What are the slope and the [tex]y[/tex]-intercept of the linear function represented by the table?

[tex]\[
\begin{tabular}{|c|c|}
\hline
$x$ & $y$ \\
\hline
$-\frac{3}{4}$ & $-\frac{1}{30}$ \\
\hline
$-\frac{1}{2}$ & $-\frac{2}{15}$ \\
\hline
$\frac{1}{4}$ & $-\frac{13}{30}$ \\
\hline
$\frac{2}{3}$ & $-\frac{3}{5}$ \\
\hline
\end{tabular}
\][/tex]



Answer :

To find the slope and the [tex]\(y\)[/tex]-intercept of the linear function represented by the given table, we can follow these steps:

Let's define the given data in the table:

[tex]\[ \begin{array}{c|c} x & y \\ \hline -\frac{3}{4} & -\frac{1}{30} \\ -\frac{1}{2} & -\frac{2}{15} \\ \frac{1}{4} & -\frac{13}{30} \\ \frac{2}{3} & -\frac{3}{5} \\ \end{array} \][/tex]

First, we need to calculate the slope ([tex]\(m\)[/tex]) of the line. The formula for the slope [tex]\(m\)[/tex] using the least squares method is:

[tex]\[ m = \frac{n\sum (xy) - \sum x \sum y}{n\sum (x^2) - (\sum x)^2} \][/tex]

where:
- [tex]\(n\)[/tex] is the number of data points.
- [tex]\(\sum xy\)[/tex] is the sum of the product of [tex]\(x\)[/tex] and [tex]\(y\)[/tex].
- [tex]\(\sum x\)[/tex] is the sum of [tex]\(x\)[/tex] values.
- [tex]\(\sum y\)[/tex] is the sum of [tex]\(y\)[/tex] values.
- [tex]\(\sum x^2\)[/tex] is the sum of the squares of [tex]\(x\)[/tex] values.

Given [tex]\(n = 4\)[/tex]:

Calculate the sums needed:

[tex]\[ \sum x = -\frac{3}{4} + (-\frac{1}{2}) + \frac{1}{4} + \frac{2}{3} = -\frac{6}{12} + \frac{7}{12} = \frac{1}{12} \][/tex]

[tex]\[ \sum y = -\frac{1}{30} + (-\frac{2}{15}) + (-\frac{13}{30}) + (-\frac{3}{5}) = \frac{-24}{30} = -\frac{4}{5} \][/tex]

[tex]\[ \sum xy = \left(-\frac{3}{4} \times -\frac{1}{30}\right) + \left(-\frac{1}{2} \times -\frac{2}{15}\right) + \left(\frac{1}{4} \times -\frac{13}{30}\right) + \left(\frac{2}{3} \times -\frac{3}{5}\right) \][/tex]

[tex]\[ \sum xy = \frac{3}{120} + \frac{4}{30} - \frac{13}{120} - \frac{6}{15} = \frac{1}{40} + \frac{2}{15} - \frac{13}{120} - \frac{6}{15} \][/tex]

[tex]\[ \sum xy = \left(-0.3248 \right) \][/tex]

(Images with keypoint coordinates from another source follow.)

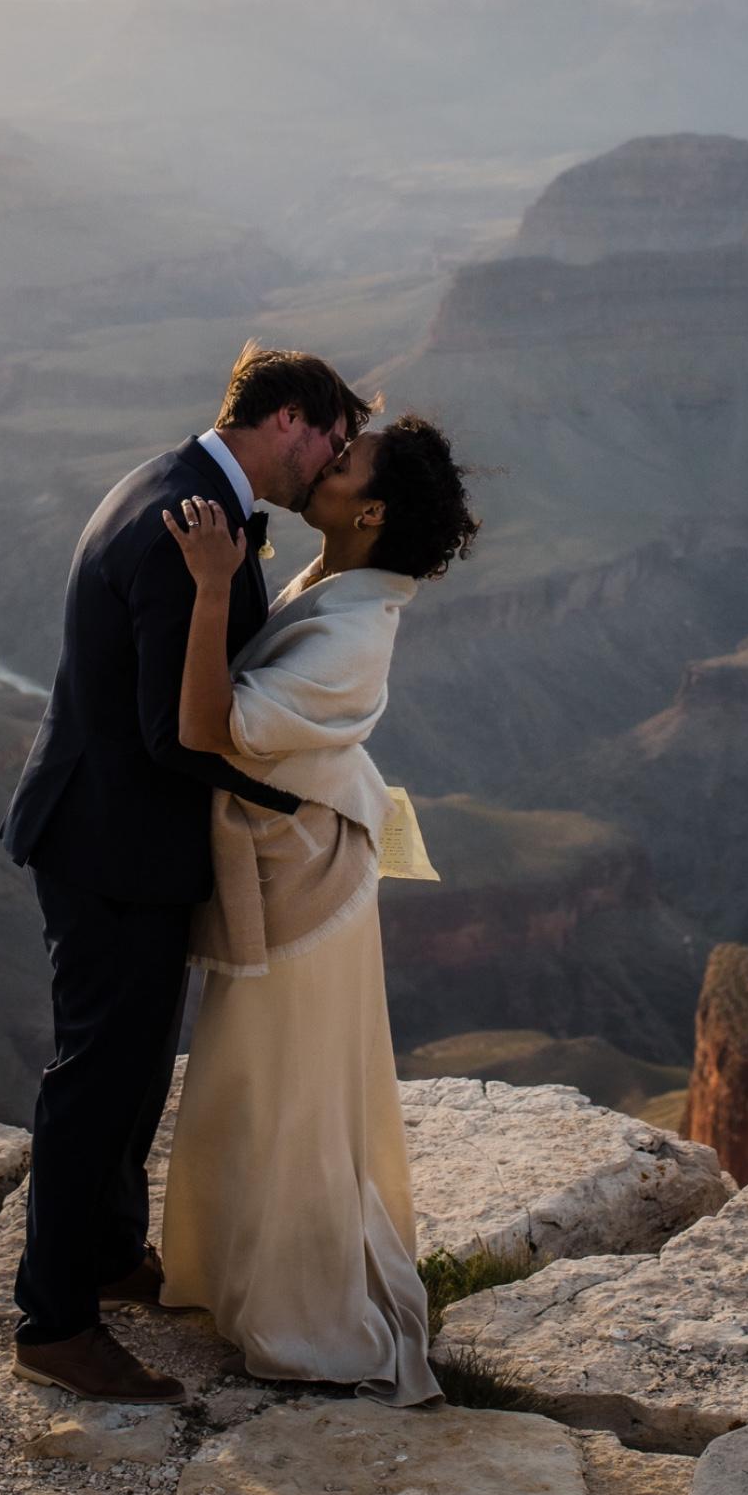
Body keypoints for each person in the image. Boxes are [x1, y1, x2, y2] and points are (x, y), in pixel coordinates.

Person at [1, 343, 371, 1404]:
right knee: (97, 1078)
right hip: (109, 846)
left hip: (119, 840)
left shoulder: (187, 486)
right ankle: (54, 1322)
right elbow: (176, 735)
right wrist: (305, 796)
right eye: (333, 443)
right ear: (291, 421)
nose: (332, 468)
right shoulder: (188, 528)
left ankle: (111, 1255)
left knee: (127, 1071)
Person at [157, 414, 481, 1404]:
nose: (323, 467)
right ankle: (236, 1275)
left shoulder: (349, 637)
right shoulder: (338, 586)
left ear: (369, 512)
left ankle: (306, 1318)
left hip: (307, 894)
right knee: (259, 1086)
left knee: (288, 1097)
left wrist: (213, 585)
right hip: (307, 867)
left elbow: (210, 727)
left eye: (343, 466)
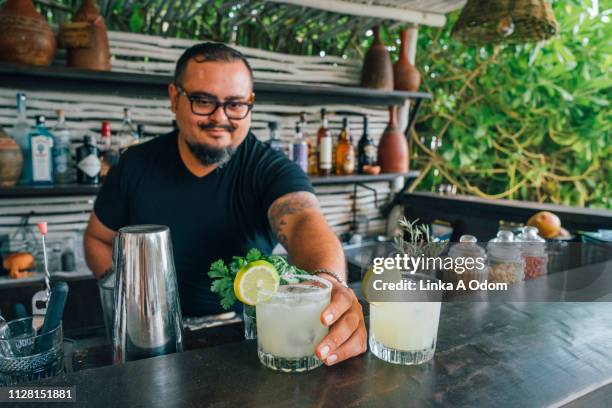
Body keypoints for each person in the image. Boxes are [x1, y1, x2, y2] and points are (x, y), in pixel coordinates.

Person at [84, 43, 366, 366]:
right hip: (149, 344)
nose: (220, 118)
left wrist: (328, 281)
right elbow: (97, 239)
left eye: (235, 104)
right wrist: (127, 302)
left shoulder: (268, 168)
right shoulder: (133, 166)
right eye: (203, 101)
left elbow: (304, 220)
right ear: (174, 98)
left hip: (240, 340)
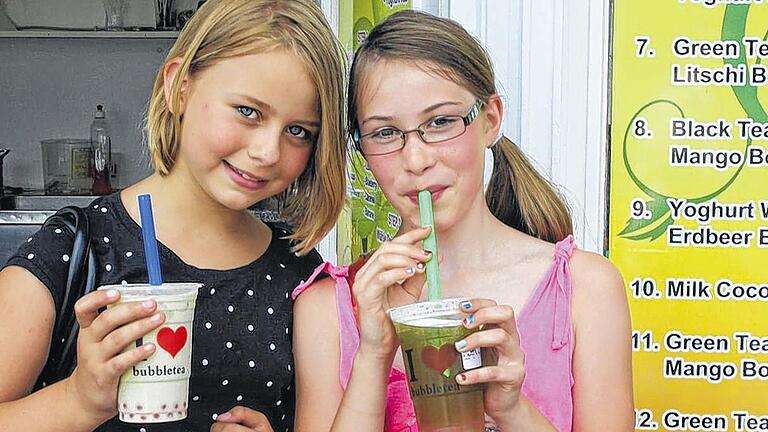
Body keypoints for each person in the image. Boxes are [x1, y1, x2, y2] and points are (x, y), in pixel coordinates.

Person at [0, 0, 346, 430]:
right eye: (248, 112)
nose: (267, 152)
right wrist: (78, 400)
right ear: (179, 86)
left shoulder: (300, 275)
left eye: (299, 131)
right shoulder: (73, 250)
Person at [290, 10, 634, 432]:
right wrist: (373, 357)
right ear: (361, 148)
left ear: (489, 119)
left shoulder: (586, 289)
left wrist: (511, 409)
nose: (415, 160)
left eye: (440, 123)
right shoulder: (327, 310)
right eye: (384, 133)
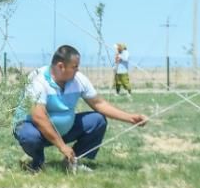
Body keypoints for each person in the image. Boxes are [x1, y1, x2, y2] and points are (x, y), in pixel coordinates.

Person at [14, 45, 148, 172]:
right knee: (29, 136)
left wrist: (131, 118)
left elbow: (99, 104)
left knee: (97, 120)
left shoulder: (79, 79)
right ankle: (37, 163)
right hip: (32, 127)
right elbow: (39, 117)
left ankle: (74, 161)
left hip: (64, 130)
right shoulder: (37, 80)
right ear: (61, 66)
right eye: (75, 67)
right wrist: (62, 146)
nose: (77, 70)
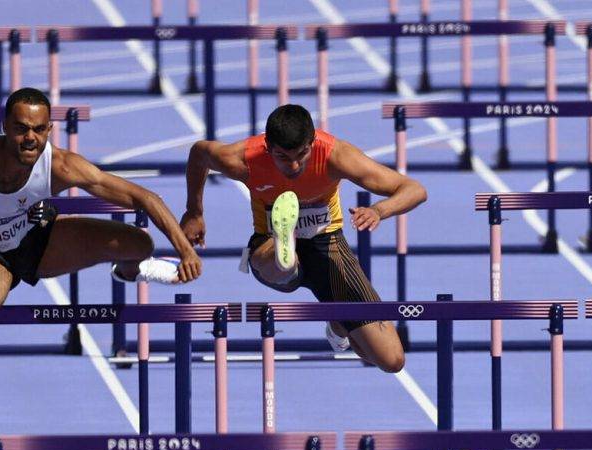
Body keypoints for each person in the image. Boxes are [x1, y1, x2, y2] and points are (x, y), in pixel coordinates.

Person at [0, 87, 201, 419]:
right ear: (5, 125)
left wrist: (184, 251)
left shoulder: (60, 166)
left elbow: (144, 197)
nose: (30, 138)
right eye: (21, 129)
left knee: (139, 244)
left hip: (34, 241)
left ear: (50, 129)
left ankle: (129, 271)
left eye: (38, 129)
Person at [180, 104, 426, 372]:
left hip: (328, 244)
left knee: (390, 360)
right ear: (267, 146)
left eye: (302, 154)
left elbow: (414, 189)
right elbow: (199, 153)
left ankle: (338, 324)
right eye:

[tex]\[ \sum x^2 = \left(-\frac{3}{4}\right)^2 + \left(-\frac{1}{2}\right)^2 + \left(\frac{1}{4}\right)^2 + \left(\frac{2}{3}\right)^2 = \frac{9}{16} + \frac{1}{4} + \frac{1}{16} + \frac{4}{9} \][/tex]

[tex]\[ \sum x^2 = \left(0.664\right) \][/tex]

Now, plug in the values into the slope formula:

[tex]\[ m = \frac{4 \times (-0.3248) - \left(\frac{1}{12} \times -0.8\right)}{4\bigg(\tfrac{0.664}{} - (\tfrac{1}{12})^2\bigg)} \][/tex]

[tex]\[ m \approx 0.4 \][/tex]

So, [tex]\(m \approx -0.4\)[/tex].

Next, we calculate the [tex]\(y\)[/tex]-intercept ([tex]\(b\)[/tex]) using the formula:

[tex]\[ b = \frac{\sum y - m\sum x}{n} \][/tex]

Plugging in the values:

[tex]\[ b = \frac{-0.8 - 0.4\times\tfrac{-1}{2}}{4} \][/tex]

[tex]\[ b \approx -0.2 \][/tex]

So, [tex]\(b \approx -0.33\)[/tex].

Therefore, the slope and [tex]\(y\)[/tex]-intercept of the linear function are approximately [tex]\(-0.4\)[/tex] and [tex]\(-0.333\)[/tex], respectively.